__WHAT TO WORK ON__
Give all of the records again precisely, excluding whatever pictures they contain.

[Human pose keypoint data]
Segment Open

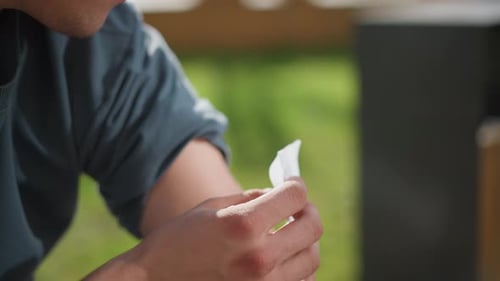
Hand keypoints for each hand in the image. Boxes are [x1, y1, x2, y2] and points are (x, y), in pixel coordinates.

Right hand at [86, 178, 322, 280]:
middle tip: (296, 207)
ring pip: (312, 258)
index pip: (296, 196)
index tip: (292, 184)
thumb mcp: (213, 208)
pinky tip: (283, 256)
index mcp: (245, 225)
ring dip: (305, 240)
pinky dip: (298, 266)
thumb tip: (280, 194)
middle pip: (312, 226)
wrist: (156, 280)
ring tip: (289, 232)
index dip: (296, 185)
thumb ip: (252, 199)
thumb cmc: (179, 240)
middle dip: (306, 210)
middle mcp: (260, 258)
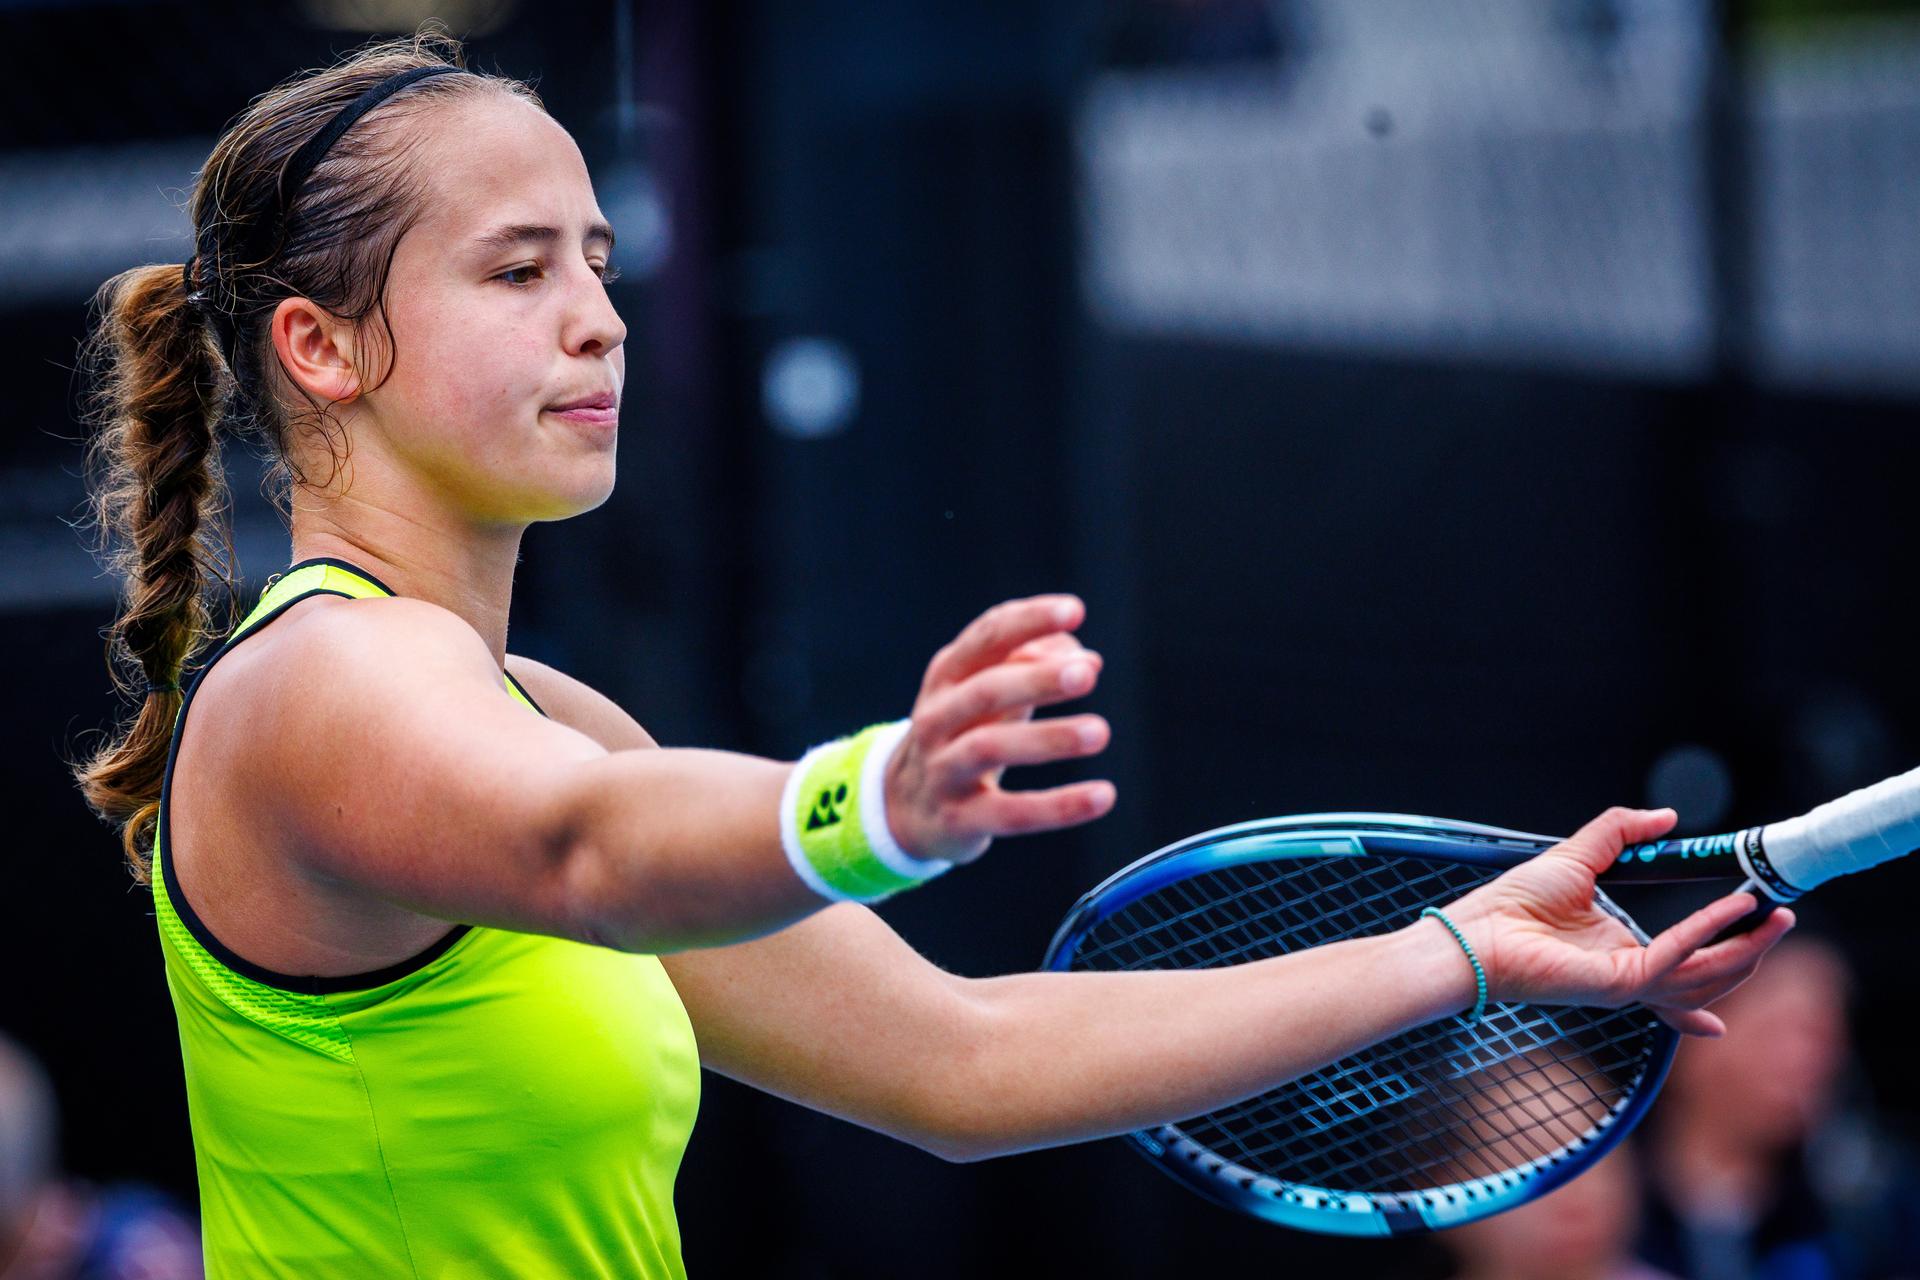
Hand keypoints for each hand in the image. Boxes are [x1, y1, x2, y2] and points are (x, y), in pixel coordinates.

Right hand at [883, 594, 1114, 864]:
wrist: (906, 806)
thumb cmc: (967, 731)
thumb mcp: (991, 690)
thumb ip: (1039, 663)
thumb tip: (1088, 660)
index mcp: (948, 675)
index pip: (986, 637)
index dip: (1029, 620)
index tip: (1075, 610)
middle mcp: (937, 717)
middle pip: (985, 691)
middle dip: (1036, 680)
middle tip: (1086, 675)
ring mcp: (943, 768)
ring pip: (990, 748)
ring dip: (1048, 738)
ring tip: (1100, 732)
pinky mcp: (958, 819)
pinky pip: (1010, 813)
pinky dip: (1058, 807)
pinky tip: (1103, 796)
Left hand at [1433, 806, 1795, 1036]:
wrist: (1476, 929)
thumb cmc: (1513, 902)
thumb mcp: (1578, 854)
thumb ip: (1622, 831)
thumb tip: (1668, 817)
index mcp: (1622, 951)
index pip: (1687, 965)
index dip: (1727, 956)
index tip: (1760, 933)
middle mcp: (1630, 974)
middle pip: (1708, 975)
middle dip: (1751, 953)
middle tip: (1784, 920)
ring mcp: (1626, 985)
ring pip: (1704, 977)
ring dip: (1744, 948)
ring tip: (1774, 918)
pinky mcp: (1617, 983)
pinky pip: (1674, 959)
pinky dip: (1706, 933)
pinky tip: (1731, 910)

Segment Closed

__EXERCISE SOLUTION__
Hand keypoints for each hand in the image. Boxes are [x1, y1, x2, y2] and points are (x, y), in pixel coordinates.

Right hand at [86, 178, 322, 280]:
middle tip: (296, 207)
ring pip: (312, 258)
index pip: (296, 196)
index tip: (292, 184)
thumb mcp: (213, 208)
pinky tip: (283, 256)
index mcp: (245, 225)
ring dip: (305, 240)
pinky dip: (298, 266)
thumb tip: (280, 194)
middle pip: (312, 226)
wrist: (156, 280)
ring tip: (289, 232)
index dip: (296, 185)
thumb ip: (252, 199)
thumb cmc: (179, 240)
middle dip: (306, 210)
middle mcp: (260, 258)
Hand keypoints for each hand in the image. Boxes are [x1, y1, x2, y2] and points are (x, y), in pixel coordinates.

Right hand at [883, 594, 1114, 864]:
wrist: (906, 806)
thumb cmc: (967, 731)
thumb mcp: (991, 690)
thumb ip: (1039, 663)
thumb tip: (1088, 660)
index mcp: (948, 675)
index pip: (986, 637)
index dip: (1029, 620)
index tip: (1075, 610)
middle mcp: (937, 717)
middle pip: (985, 691)
middle dip: (1036, 680)
middle tip: (1086, 675)
ring mcp: (943, 768)
ring pip: (990, 748)
ring dip: (1048, 738)
ring tip: (1100, 732)
pinky mcp: (958, 819)
pinky pip: (1010, 813)
pinky dip: (1058, 807)
pinky tip: (1103, 796)
Left hand at [1433, 806, 1795, 1036]:
wrist: (1476, 929)
thumb cmc: (1513, 902)
thumb mcp: (1578, 854)
thumb ip: (1622, 831)
thumb tip: (1668, 817)
index mcp: (1622, 951)
index pip: (1687, 965)
index dip: (1727, 956)
index tip: (1760, 933)
middle mcp: (1630, 974)
middle pip: (1708, 975)
middle dip: (1751, 953)
middle tip: (1784, 920)
ring mcp: (1626, 985)
ring pip: (1704, 977)
ring dip: (1744, 948)
ring tip: (1774, 918)
pinky mcp: (1617, 983)
pinky pip: (1674, 959)
pinky dip: (1706, 933)
pinky tip: (1731, 910)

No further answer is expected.